Please count the lines in the data below that hold the word "from", and give only the number.

=== Begin Enclosure ===

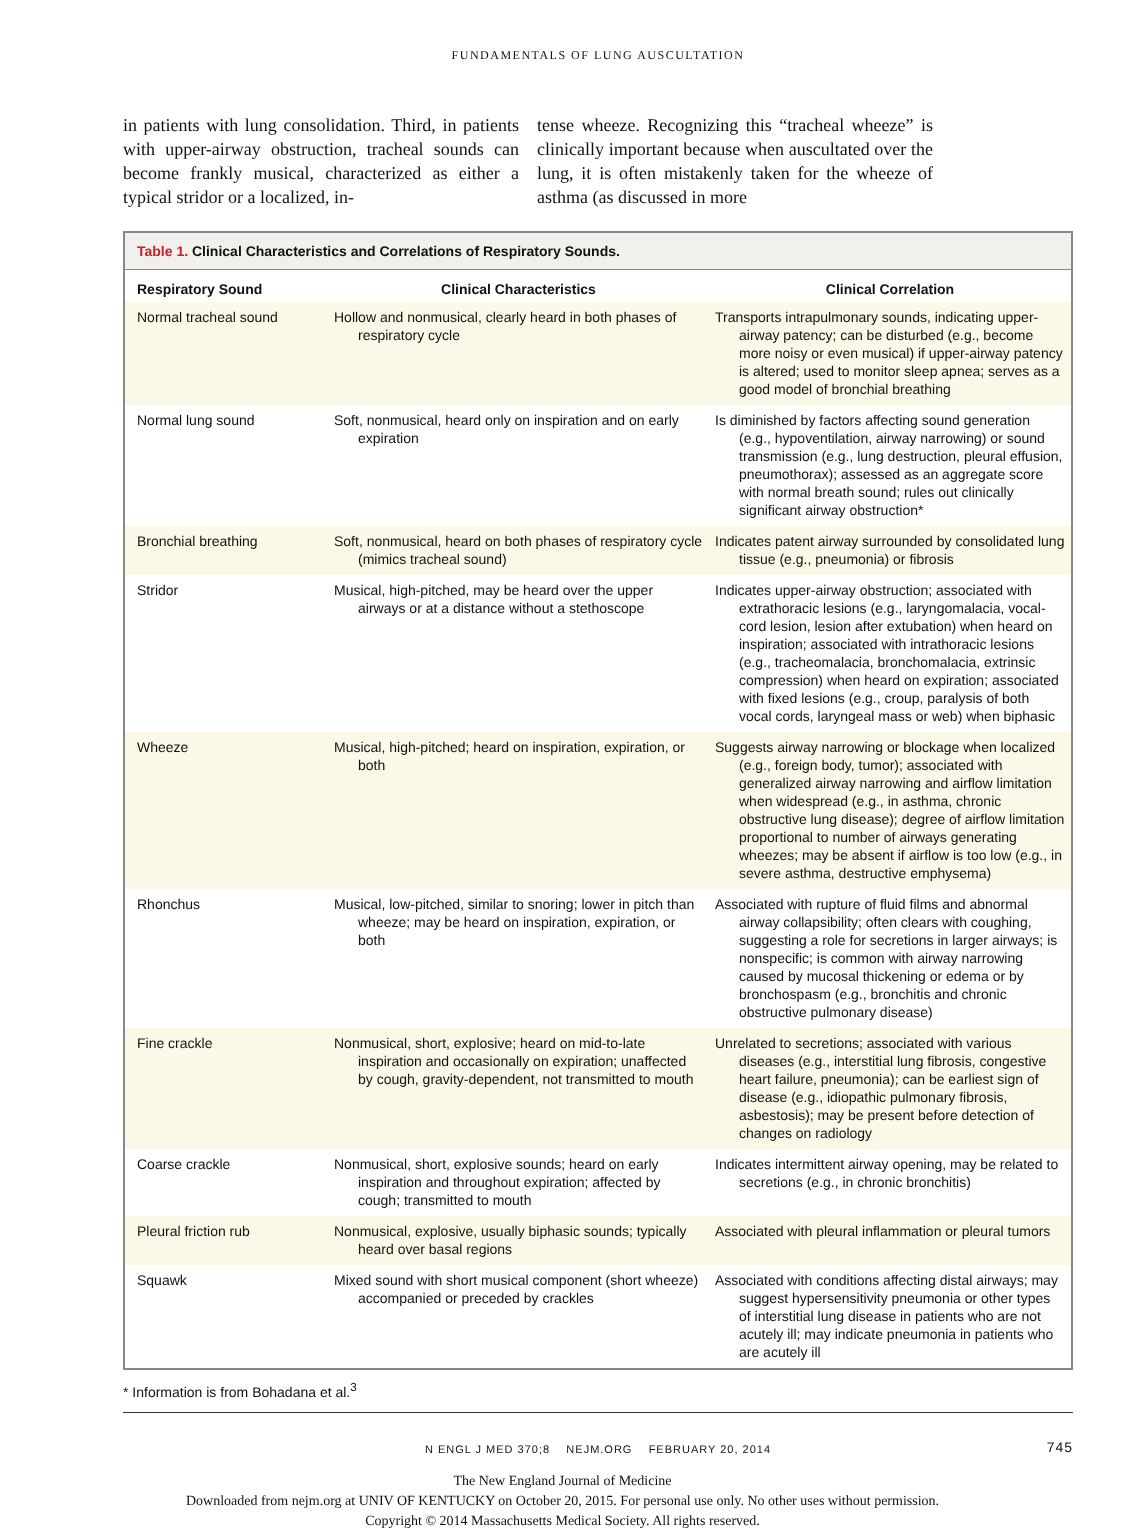FUNDAMENTALS OF LUNG AUSCULTATION
in patients with lung consolidation. Third, in patients with upper-airway obstruction, tracheal sounds can become frankly musical, characterized as either a typical stridor or a localized, in-
tense wheeze. Recognizing this “tracheal wheeze” is clinically important because when auscultated over the lung, it is often mistakenly taken for the wheeze of asthma (as discussed in more
Table 1. Clinical Characteristics and Correlations of Respiratory Sounds.
| Respiratory Sound | Clinical Characteristics | Clinical Correlation |
| --- | --- | --- |
| Normal tracheal sound | Hollow and nonmusical, clearly heard in both phases of respiratory cycle | Transports intrapulmonary sounds, indicating upper-airway patency; can be disturbed (e.g., become more noisy or even musical) if upper-airway patency is altered; used to monitor sleep apnea; serves as a good model of bronchial breathing |
| Normal lung sound | Soft, nonmusical, heard only on inspiration and on early expiration | Is diminished by factors affecting sound generation (e.g., hypoventilation, airway narrowing) or sound transmission (e.g., lung destruction, pleural effusion, pneumothorax); assessed as an aggregate score with normal breath sound; rules out clinically significant airway obstruction* |
| Bronchial breathing | Soft, nonmusical, heard on both phases of respiratory cycle (mimics tracheal sound) | Indicates patent airway surrounded by consolidated lung tissue (e.g., pneumonia) or fibrosis |
| Stridor | Musical, high-pitched, may be heard over the upper airways or at a distance without a stethoscope | Indicates upper-airway obstruction; associated with extrathoracic lesions (e.g., laryngomalacia, vocal-cord lesion, lesion after extubation) when heard on inspiration; associated with intrathoracic lesions (e.g., tracheomalacia, bronchomalacia, extrinsic compression) when heard on expiration; associated with fixed lesions (e.g., croup, paralysis of both vocal cords, laryngeal mass or web) when biphasic |
| Wheeze | Musical, high-pitched; heard on inspiration, expiration, or both | Suggests airway narrowing or blockage when localized (e.g., foreign body, tumor); associated with generalized airway narrowing and airflow limitation when widespread (e.g., in asthma, chronic obstructive lung disease); degree of airflow limitation proportional to number of airways generating wheezes; may be absent if airflow is too low (e.g., in severe asthma, destructive emphysema) |
| Rhonchus | Musical, low-pitched, similar to snoring; lower in pitch than wheeze; may be heard on inspiration, expiration, or both | Associated with rupture of fluid films and abnormal airway collapsibility; often clears with coughing, suggesting a role for secretions in larger airways; is nonspecific; is common with airway narrowing caused by mucosal thickening or edema or by bronchospasm (e.g., bronchitis and chronic obstructive pulmonary disease) |
| Fine crackle | Nonmusical, short, explosive; heard on mid-to-late inspiration and occasionally on expiration; unaffected by cough, gravity-dependent, not transmitted to mouth | Unrelated to secretions; associated with various diseases (e.g., interstitial lung fibrosis, congestive heart failure, pneumonia); can be earliest sign of disease (e.g., idiopathic pulmonary fibrosis, asbestosis); may be present before detection of changes on radiology |
| Coarse crackle | Nonmusical, short, explosive sounds; heard on early inspiration and throughout expiration; affected by cough; transmitted to mouth | Indicates intermittent airway opening, may be related to secretions (e.g., in chronic bronchitis) |
| Pleural friction rub | Nonmusical, explosive, usually biphasic sounds; typically heard over basal regions | Associated with pleural inflammation or pleural tumors |
| Squawk | Mixed sound with short musical component (short wheeze) accompanied or preceded by crackles | Associated with conditions affecting distal airways; may suggest hypersensitivity pneumonia or other types of interstitial lung disease in patients who are not acutely ill; may indicate pneumonia in patients who are acutely ill |
* Information is from Bohadana et al.<sup>3</sup>
N ENGL J MED 370;8 NEJM.ORG FEBRUARY 20, 2014 745
The New England Journal of Medicine
Downloaded from nejm.org at UNIV OF KENTUCKY on October 20, 2015. For personal use only. No other uses without permission.
Copyright © 2014 Massachusetts Medical Society. All rights reserved.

=== End Enclosure ===

Output of the task. 2